**About this task**
Your task is to repeat the entries word for word while leaving out the pictures.

-- Available data follows --

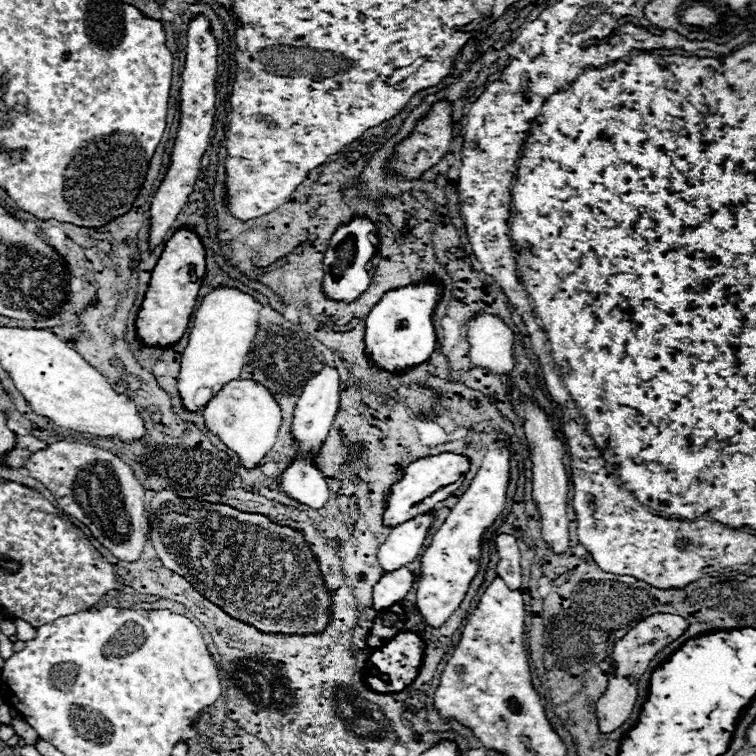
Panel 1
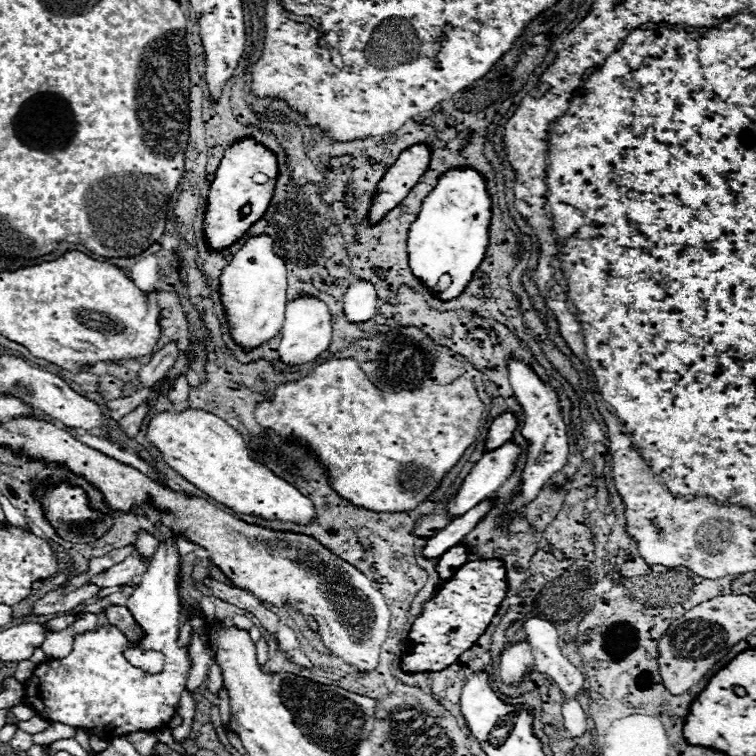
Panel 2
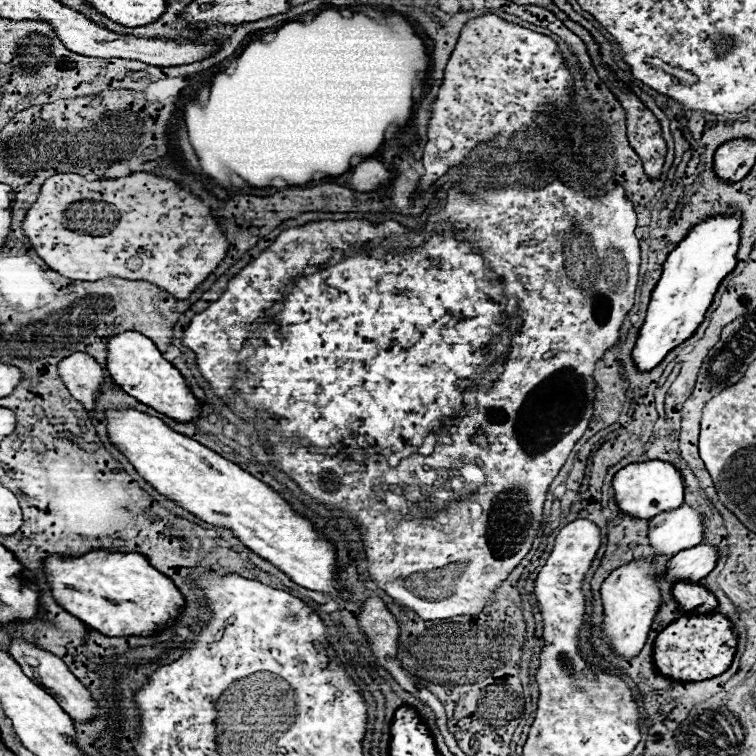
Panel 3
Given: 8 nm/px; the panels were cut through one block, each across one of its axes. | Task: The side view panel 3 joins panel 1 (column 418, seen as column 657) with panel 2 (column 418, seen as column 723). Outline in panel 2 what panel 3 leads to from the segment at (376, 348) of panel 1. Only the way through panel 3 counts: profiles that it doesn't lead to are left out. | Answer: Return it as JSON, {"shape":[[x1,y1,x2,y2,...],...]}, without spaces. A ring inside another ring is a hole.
{"shape":[[472,168,448,170,440,176,436,188,424,198,422,210,408,232,408,264,412,274,428,290,436,288,440,276,450,276,450,286,438,294,440,300,458,298,480,266,488,246,488,226,492,216,490,206,484,178]]}

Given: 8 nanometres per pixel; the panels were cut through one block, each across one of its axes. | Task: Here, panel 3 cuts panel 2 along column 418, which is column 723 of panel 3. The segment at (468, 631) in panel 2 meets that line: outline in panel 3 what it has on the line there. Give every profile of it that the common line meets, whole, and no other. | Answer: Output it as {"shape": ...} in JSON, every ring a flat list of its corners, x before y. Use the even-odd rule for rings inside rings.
{"shape":[[688,612,674,620,668,628,664,628,656,642,654,642,654,664,662,676,668,676,672,680,682,680,682,682,694,682,694,680,708,680,714,678,722,672,726,672,734,660,736,648,738,646,738,634,734,632,734,624,722,616,720,612,708,612,708,614,694,614]]}

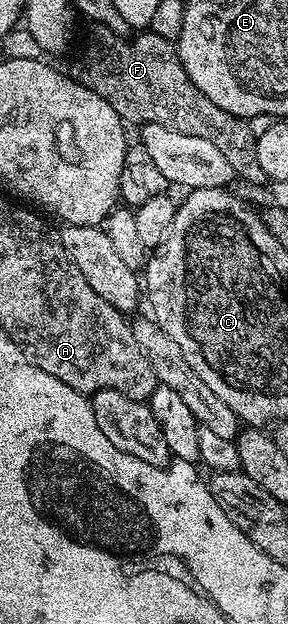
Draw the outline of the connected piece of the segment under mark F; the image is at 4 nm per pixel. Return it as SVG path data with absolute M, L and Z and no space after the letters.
M92 25L87 34L87 50L79 54L79 59L69 67L72 78L76 78L81 84L90 86L101 100L105 100L117 112L117 116L124 123L139 122L138 124L161 124L165 128L173 128L181 134L202 138L219 148L219 151L229 160L235 178L244 178L251 186L268 185L269 180L257 161L256 138L249 129L246 119L233 116L223 108L213 104L213 100L205 96L203 92L189 79L184 66L179 59L179 51L176 43L163 36L152 32L145 34L132 33L130 36L115 34L104 26Z

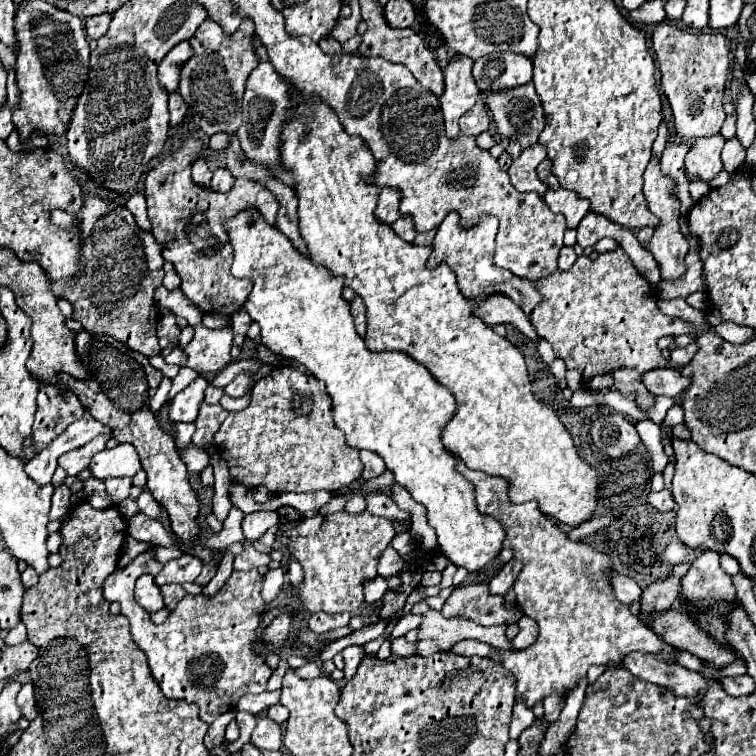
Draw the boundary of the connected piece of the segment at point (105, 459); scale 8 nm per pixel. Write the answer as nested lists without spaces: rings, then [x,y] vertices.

-- Available data concluded --

**Solution below**
Panel 1
Panel 2
Panel 3
Given: 8 nm/px; the panels were cut through one block, each across one of its axes. | Task: The side view panel 3 joins panel 1 (column 418, seen as column 657) with panel 2 (column 418, seen as column 723). Outline in panel 2 what panel 3 leads to from the segment at (376, 348) of panel 1. Only the way through panel 3 counts: profiles that it doesn't lead to are left out. | Answer: Return it as JSON, {"shape":[[x1,y1,x2,y2,...],...]}, without spaces. A ring inside another ring is a hole.
{"shape":[[472,168,448,170,440,176,436,188,424,198,422,210,408,232,408,264,412,274,428,290,436,288,440,276,450,276,450,286,438,294,440,300,458,298,480,266,488,246,488,226,492,216,490,206,484,178]]}

Given: 8 nanometres per pixel; the panels were cut through one block, each across one of its axes. | Task: Here, panel 3 cuts panel 2 along column 418, which is column 723 of panel 3. The segment at (468, 631) in panel 2 meets that line: outline in panel 3 what it has on the line there. Give every profile of it that the common line meets, whole, and no other. | Answer: Output it as {"shape": ...} in JSON, every ring a flat list of its corners, x before y. Use the even-odd rule for rings inside rings.
{"shape":[[688,612,674,620,668,628,664,628,656,642,654,642,654,664,662,676,668,676,672,680,682,680,682,682,694,682,694,680,708,680,714,678,722,672,726,672,734,660,736,648,738,646,738,634,734,632,734,624,722,616,720,612,708,612,708,614,694,614]]}

Draw the outline of the connected piece of the segment under mark F; the image is at 4 nm per pixel. Return it as SVG path data with absolute M, L and Z and no space after the letters.
M92 25L87 34L87 50L79 54L79 59L69 67L72 78L76 78L81 84L90 86L101 100L105 100L117 112L117 116L124 123L139 122L138 124L161 124L165 128L173 128L181 134L202 138L219 148L219 151L229 160L235 178L244 178L251 186L268 185L269 180L257 161L256 138L249 129L246 119L233 116L223 108L213 104L213 100L205 96L203 92L189 79L184 66L179 59L179 51L176 43L163 36L152 32L145 34L132 33L130 36L115 34L104 26Z

Draw the boundary of the connected piece of the segment at point (105, 459); scale 8 nm per pixel. Write the answer as nested lists without spaces: rings, then [x,y] vertices.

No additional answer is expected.